WHAT IS NEEDED | Rewrite the records from the line with "The unisex heavy cotton tee is th" up to and including the line with "10 Common Plumbing Problems in Redondo...", swapping "Plumbing" for "Roofing" and leaving everything else unchanged. Omit the pictures from your answer.

DATA SUPPLIED |
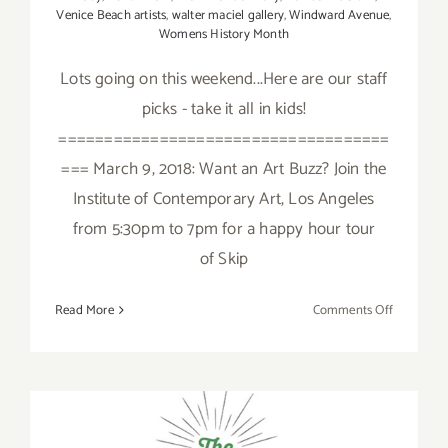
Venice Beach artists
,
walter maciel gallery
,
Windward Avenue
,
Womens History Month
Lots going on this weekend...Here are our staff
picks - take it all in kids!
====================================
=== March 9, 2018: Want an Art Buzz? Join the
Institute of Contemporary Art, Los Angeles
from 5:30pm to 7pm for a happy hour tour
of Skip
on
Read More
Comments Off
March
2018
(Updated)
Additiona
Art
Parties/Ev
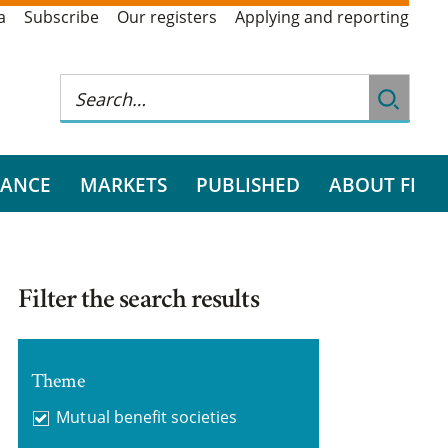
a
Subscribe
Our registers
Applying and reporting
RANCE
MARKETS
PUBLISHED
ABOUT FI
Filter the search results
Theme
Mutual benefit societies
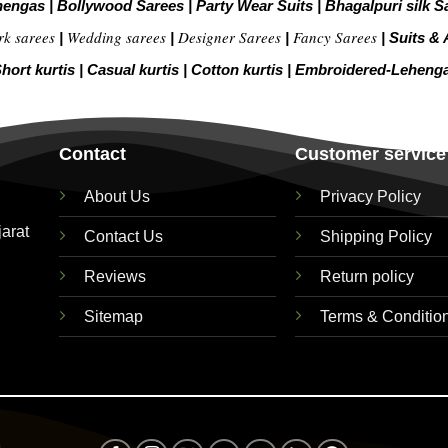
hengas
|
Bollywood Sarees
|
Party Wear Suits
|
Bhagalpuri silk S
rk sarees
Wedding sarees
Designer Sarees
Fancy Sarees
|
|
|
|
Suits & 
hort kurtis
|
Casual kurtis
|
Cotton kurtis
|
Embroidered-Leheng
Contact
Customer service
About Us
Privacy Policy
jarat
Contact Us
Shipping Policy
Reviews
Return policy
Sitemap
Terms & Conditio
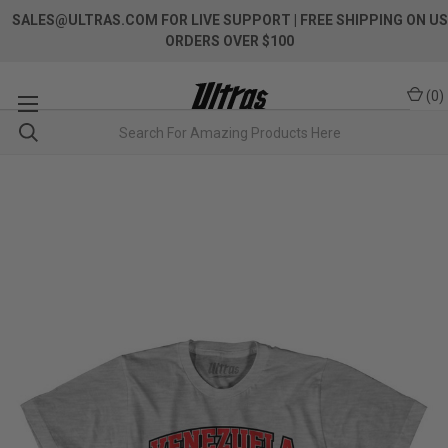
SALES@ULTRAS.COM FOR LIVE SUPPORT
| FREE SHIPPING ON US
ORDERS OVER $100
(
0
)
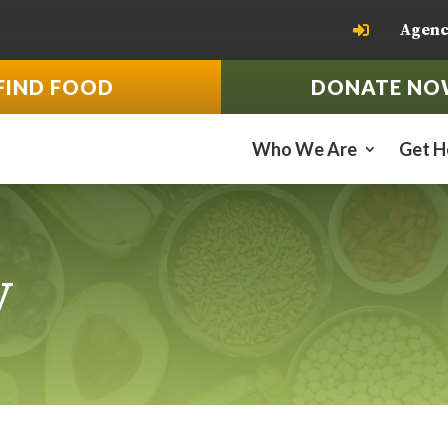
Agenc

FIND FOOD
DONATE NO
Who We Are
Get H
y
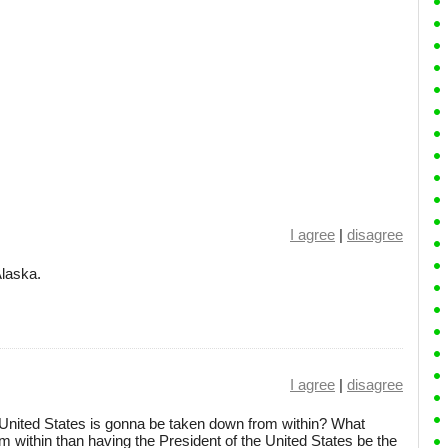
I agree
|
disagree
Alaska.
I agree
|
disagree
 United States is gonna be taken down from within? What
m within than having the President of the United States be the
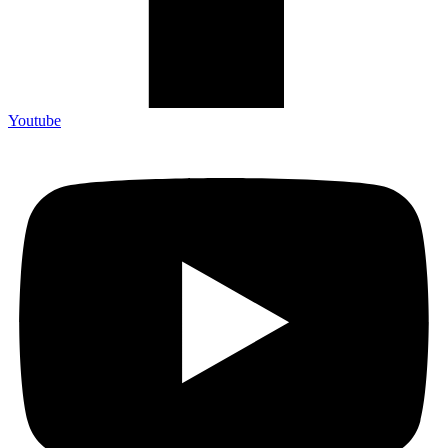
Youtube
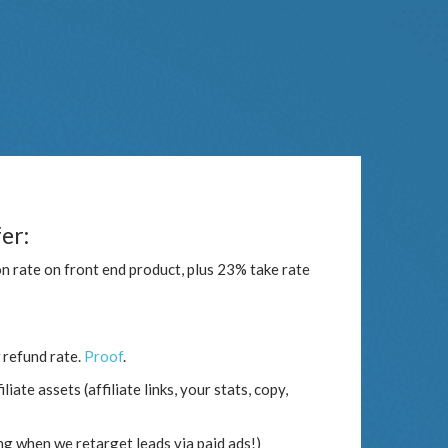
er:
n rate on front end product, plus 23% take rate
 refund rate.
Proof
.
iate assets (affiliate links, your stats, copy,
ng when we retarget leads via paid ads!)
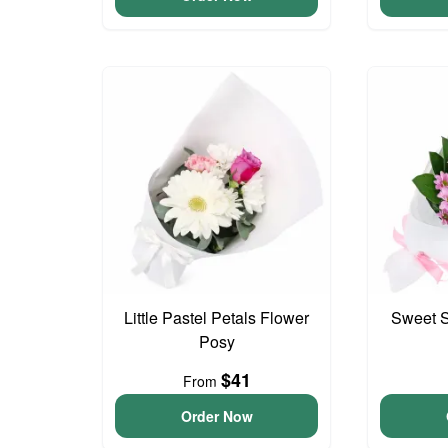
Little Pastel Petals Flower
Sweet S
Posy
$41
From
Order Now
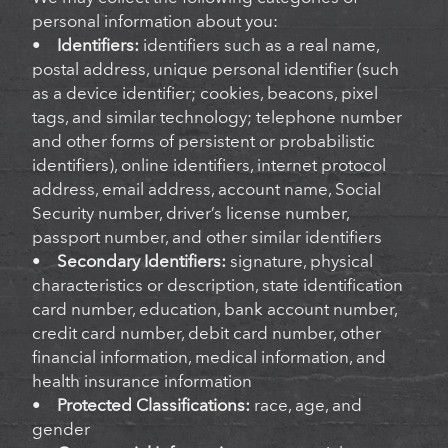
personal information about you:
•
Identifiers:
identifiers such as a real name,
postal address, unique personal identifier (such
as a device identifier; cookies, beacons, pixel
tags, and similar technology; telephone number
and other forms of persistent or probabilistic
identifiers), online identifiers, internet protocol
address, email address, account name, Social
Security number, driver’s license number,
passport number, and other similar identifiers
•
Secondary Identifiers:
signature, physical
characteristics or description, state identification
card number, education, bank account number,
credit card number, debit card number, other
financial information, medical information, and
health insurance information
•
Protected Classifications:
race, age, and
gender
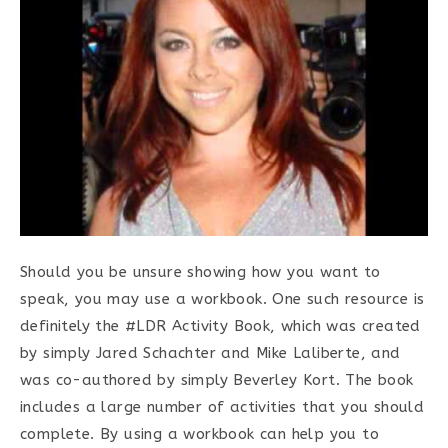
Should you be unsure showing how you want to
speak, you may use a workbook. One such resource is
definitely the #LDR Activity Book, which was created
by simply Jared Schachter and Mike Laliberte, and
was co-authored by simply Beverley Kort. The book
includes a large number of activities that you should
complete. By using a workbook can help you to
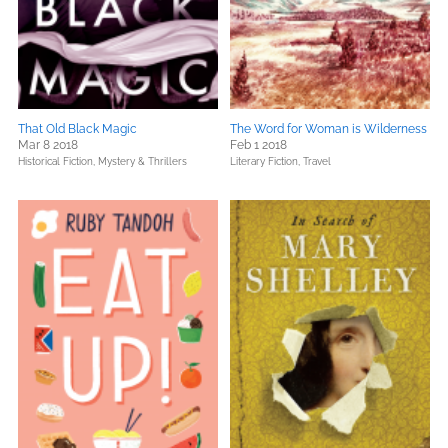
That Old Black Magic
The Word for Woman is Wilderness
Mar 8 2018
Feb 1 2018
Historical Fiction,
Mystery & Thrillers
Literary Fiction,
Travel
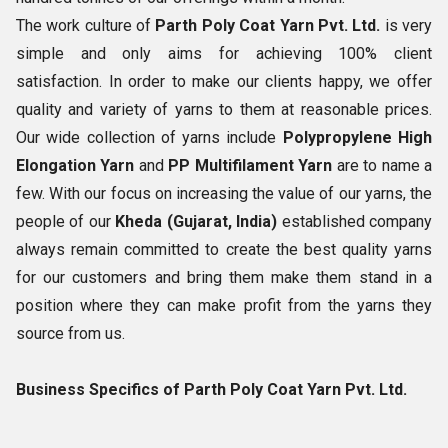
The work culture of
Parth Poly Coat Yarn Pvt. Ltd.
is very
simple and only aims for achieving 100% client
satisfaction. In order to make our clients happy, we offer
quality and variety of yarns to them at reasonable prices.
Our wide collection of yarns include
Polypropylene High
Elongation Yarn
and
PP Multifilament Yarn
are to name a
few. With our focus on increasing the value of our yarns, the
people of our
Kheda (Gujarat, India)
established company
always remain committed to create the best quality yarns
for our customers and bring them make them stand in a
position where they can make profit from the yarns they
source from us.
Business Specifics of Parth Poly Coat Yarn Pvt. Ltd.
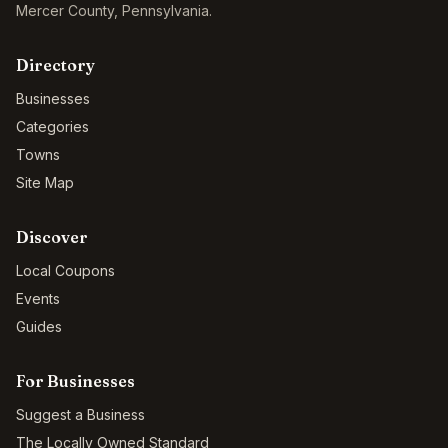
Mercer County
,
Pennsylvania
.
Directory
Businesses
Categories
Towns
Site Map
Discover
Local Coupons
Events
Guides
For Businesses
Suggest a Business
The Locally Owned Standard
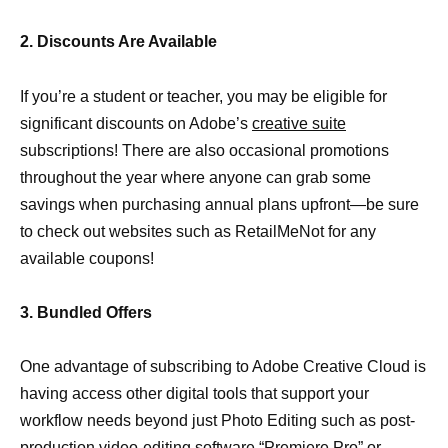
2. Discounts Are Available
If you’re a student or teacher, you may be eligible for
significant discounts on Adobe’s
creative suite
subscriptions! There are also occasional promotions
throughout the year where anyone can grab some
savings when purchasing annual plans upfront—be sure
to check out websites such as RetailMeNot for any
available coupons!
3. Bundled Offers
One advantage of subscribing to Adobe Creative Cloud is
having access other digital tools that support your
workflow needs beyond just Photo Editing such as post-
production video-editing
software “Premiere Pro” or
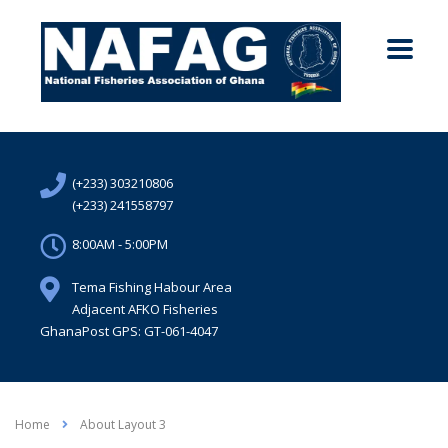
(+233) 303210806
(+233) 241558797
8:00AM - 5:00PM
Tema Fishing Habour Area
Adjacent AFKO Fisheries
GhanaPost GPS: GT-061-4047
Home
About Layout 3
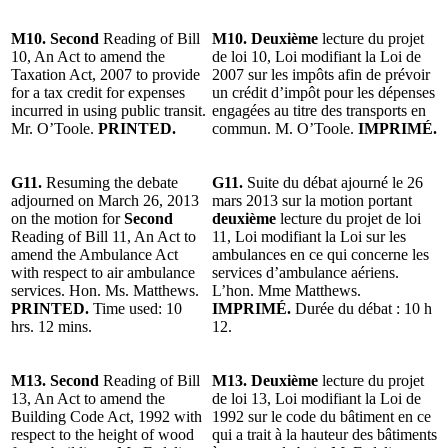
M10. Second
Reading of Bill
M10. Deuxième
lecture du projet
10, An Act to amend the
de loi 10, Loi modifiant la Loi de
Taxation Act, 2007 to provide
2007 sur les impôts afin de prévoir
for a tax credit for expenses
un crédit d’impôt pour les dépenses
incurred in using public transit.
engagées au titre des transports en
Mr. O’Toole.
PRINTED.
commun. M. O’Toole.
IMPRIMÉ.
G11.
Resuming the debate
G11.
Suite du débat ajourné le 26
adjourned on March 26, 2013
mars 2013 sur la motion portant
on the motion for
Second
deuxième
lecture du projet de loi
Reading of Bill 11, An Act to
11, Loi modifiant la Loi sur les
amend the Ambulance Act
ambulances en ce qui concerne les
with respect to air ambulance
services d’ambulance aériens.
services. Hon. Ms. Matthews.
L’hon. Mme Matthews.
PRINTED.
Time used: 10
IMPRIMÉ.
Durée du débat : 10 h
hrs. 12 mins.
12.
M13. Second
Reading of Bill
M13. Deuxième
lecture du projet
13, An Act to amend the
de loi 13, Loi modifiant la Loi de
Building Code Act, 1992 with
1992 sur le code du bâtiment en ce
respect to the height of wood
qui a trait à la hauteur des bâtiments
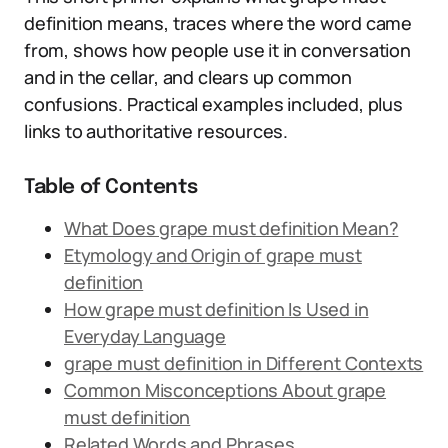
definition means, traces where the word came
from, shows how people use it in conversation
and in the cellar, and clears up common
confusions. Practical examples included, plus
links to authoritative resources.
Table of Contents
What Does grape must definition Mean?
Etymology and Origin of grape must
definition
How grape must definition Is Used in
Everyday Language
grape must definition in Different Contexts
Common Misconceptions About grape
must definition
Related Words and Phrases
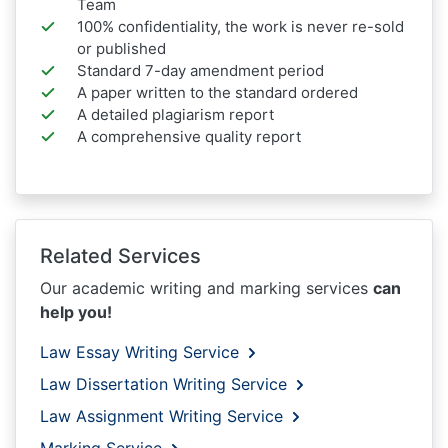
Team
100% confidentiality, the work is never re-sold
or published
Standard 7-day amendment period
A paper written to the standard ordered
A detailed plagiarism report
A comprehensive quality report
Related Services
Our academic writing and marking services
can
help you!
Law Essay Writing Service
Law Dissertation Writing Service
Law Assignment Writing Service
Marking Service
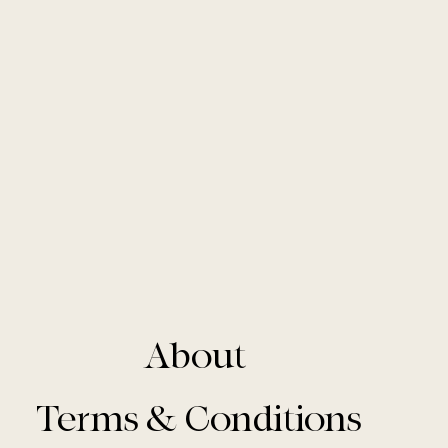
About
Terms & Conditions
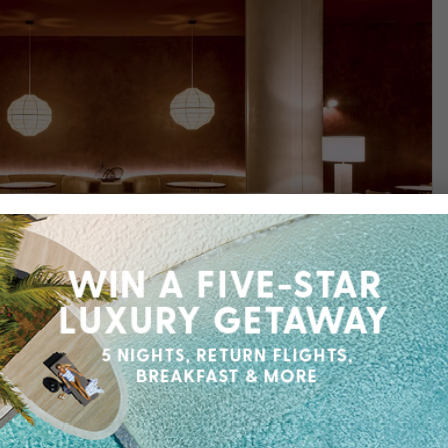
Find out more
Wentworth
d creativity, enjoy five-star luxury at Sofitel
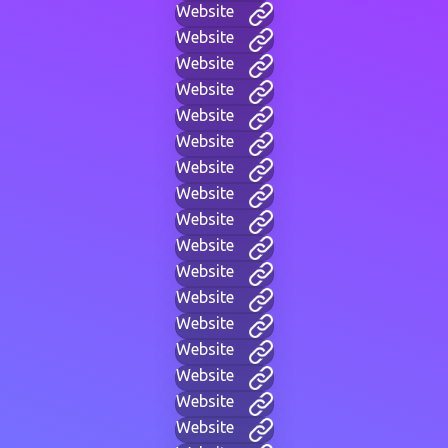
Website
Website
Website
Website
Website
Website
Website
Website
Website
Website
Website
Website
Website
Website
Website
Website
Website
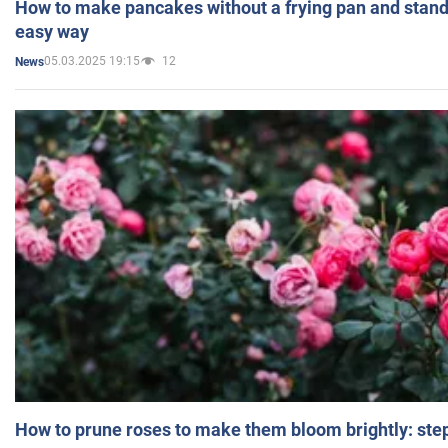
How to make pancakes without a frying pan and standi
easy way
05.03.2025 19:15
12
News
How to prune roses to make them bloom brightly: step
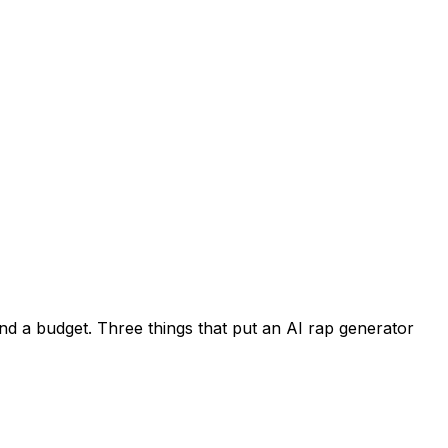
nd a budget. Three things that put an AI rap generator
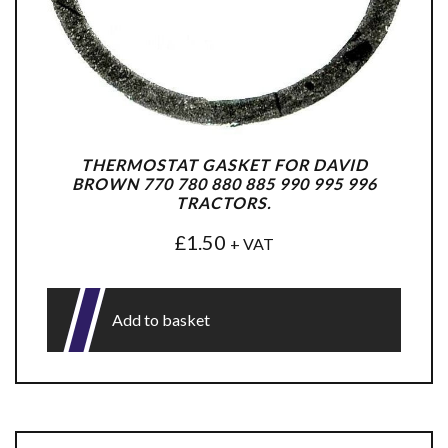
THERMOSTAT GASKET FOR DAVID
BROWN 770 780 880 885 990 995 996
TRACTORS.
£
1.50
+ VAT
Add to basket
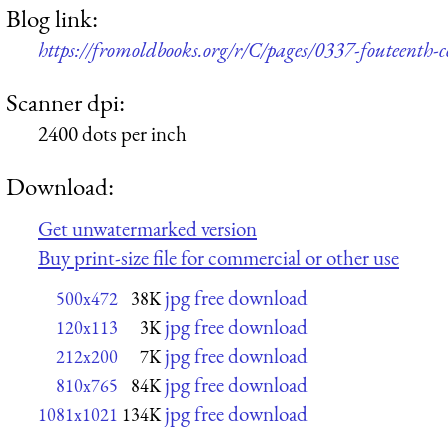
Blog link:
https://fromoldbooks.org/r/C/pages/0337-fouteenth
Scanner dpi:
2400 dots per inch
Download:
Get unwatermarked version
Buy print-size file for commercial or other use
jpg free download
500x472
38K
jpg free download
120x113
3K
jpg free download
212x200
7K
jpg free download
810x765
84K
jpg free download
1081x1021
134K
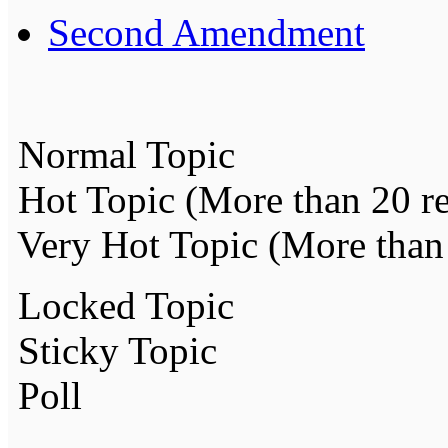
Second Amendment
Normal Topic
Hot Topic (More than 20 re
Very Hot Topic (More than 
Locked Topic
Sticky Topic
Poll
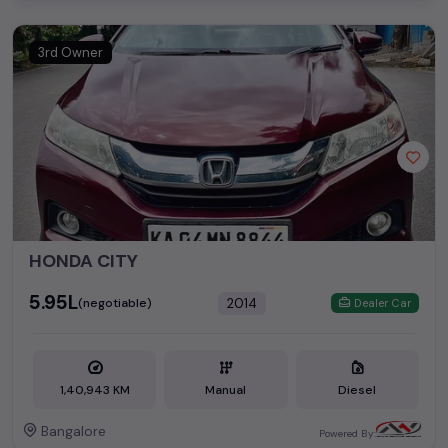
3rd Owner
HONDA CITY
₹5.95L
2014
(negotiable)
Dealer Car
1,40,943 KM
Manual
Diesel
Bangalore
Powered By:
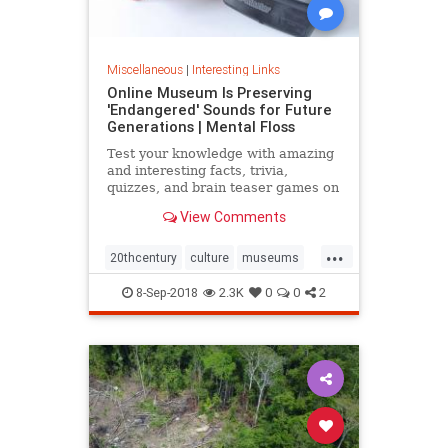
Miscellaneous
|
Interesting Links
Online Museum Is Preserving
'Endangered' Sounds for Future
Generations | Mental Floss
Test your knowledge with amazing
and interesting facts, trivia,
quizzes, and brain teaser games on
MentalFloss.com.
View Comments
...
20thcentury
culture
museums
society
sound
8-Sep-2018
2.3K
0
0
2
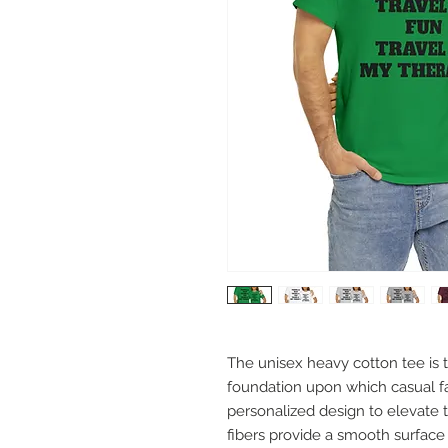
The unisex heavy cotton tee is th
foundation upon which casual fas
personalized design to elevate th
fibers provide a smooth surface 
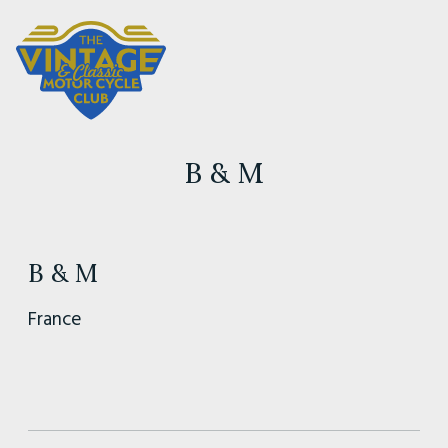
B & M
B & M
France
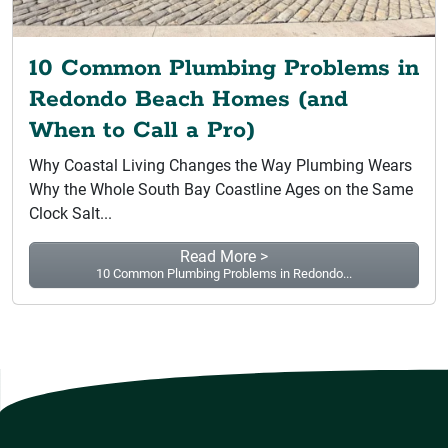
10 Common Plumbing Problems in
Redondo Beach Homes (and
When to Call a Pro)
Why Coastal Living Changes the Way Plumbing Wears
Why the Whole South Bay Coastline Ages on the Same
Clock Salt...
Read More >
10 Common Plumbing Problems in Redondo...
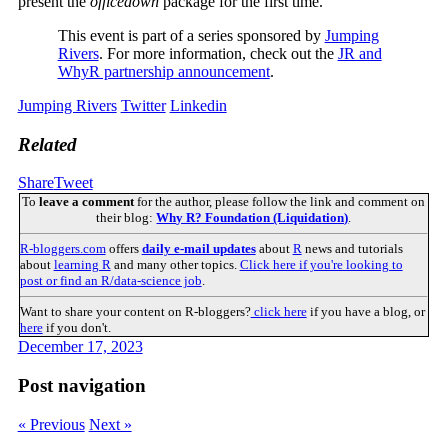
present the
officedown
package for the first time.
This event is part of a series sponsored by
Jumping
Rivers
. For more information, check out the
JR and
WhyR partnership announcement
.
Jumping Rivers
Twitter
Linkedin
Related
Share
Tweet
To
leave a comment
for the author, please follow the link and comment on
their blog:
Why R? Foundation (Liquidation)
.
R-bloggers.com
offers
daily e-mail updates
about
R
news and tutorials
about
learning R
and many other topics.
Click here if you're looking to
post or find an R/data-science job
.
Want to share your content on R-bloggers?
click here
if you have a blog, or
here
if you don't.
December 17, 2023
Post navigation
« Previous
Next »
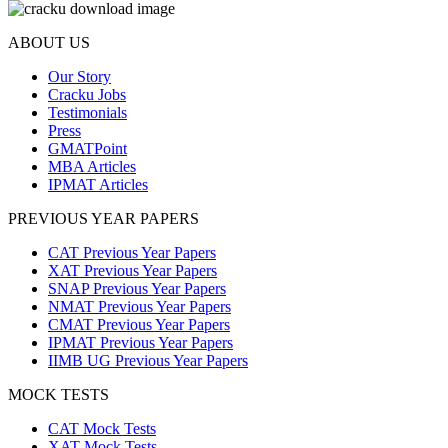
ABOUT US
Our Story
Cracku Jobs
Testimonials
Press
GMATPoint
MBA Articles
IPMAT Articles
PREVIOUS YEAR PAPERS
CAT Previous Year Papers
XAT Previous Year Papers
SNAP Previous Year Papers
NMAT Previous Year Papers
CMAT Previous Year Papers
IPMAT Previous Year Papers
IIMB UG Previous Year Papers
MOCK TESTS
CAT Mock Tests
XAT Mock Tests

EXERCISE SOLUTION |
The unisex heavy cotton tee is th
foundation upon which casual fas
personalized design to elevate th
fibers provide a smooth surface 
B & M
B & M
France
10 Common Roofing Problems in
Redondo Beach Homes (and
When to Call a Pro)
Why Coastal Living Changes the Way Roofing Wears
Why the Whole South Bay Coastline Ages on the Same
Clock Salt...
Read More >
10 Common Roofing Problems in Redondo...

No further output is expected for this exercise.